Task goal: Quote everything in the transcript from "It doesn't, and" down to "poor little cuticle.".
** Text follows **
It doesn't, and that's the problem until we actually account for it and and hold our leaders accountable. It's not gonna happen.

Shawna

It just doesn't. Forgive me, I have a torn cuticle over here, like picking up my poor little cuticle.

Steve

I know you I know you gotta get going. I know you gotta get going.

Shawna

Well, I'm gonna I'm gonna say we we do have a couple things, you know. Uh we're gonna we're not quite gonna wrap it up yet because I know we both do have to get going, but I do want to wrap up a few. And we knew we were gonna run long today because we're gonna do one episode versus two, um, because Steve and I both have some things going on, but I do want to cover a a last few things. Like as we wrap up this topic, I just want to say it it came up around, there's been a lot of great conversation around the Met Gallo, right? That as I saw someone refer to it as the the Met Bayal, which cracked many of us. Like that's that was perfect. But um, you know, and the through that it was like the inherent colonialism of the charity model. And I'm I without going too far deep into that, maybe we'll cover it on another episode. I just loved that. And then you can go down like a big thought, rat, you know, uh hole of thought, but it is so true. It's like, you know, let a group of people steal the assets, literally steal in many cases, from other countries and individuals and put them in museums and put them in funds and then profit and take all the money from the from everybody else, and then you know, bestow again uh to you like, oh, let us do something so nice and give you some money back that we've stolen, you know, and it's it is true, it really is like this. And when you think about it like this, it's like it's I agree. You can say, Oh, Shana, but I completely agree with this. I think that it is, you know, this is inherently problematic because if there's foundations, there is enough money in this country for everyone. There is enough money in this country to do everything that we need to do, to take care of everyone, you know, that's it. But we choose not to do that. We choose to do to allow what we have allowed and for all this money to continue to flow up to the top. And you know, I I saw another great line that I love. It was like money's like manure. It's great when you spread it around, but when it piles up, it stinks. And that that could not be truer.

Steve

Donna Marx, folks, yeah.
** End of Text **
** Material provided follows **
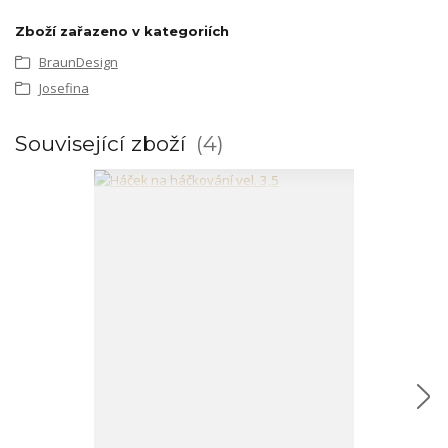
Zboží zařazeno v kategoriích
BraunDesign
Josefina
Související zboží
4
** End of Material provided **
Answer to this problem:
It doesn't, and that's the problem until we actually account for it and and hold our leaders accountable. It's not gonna happen.

Shawna

It just doesn't. Forgive me, I have a torn cuticle over here, like picking up my poor little cuticle.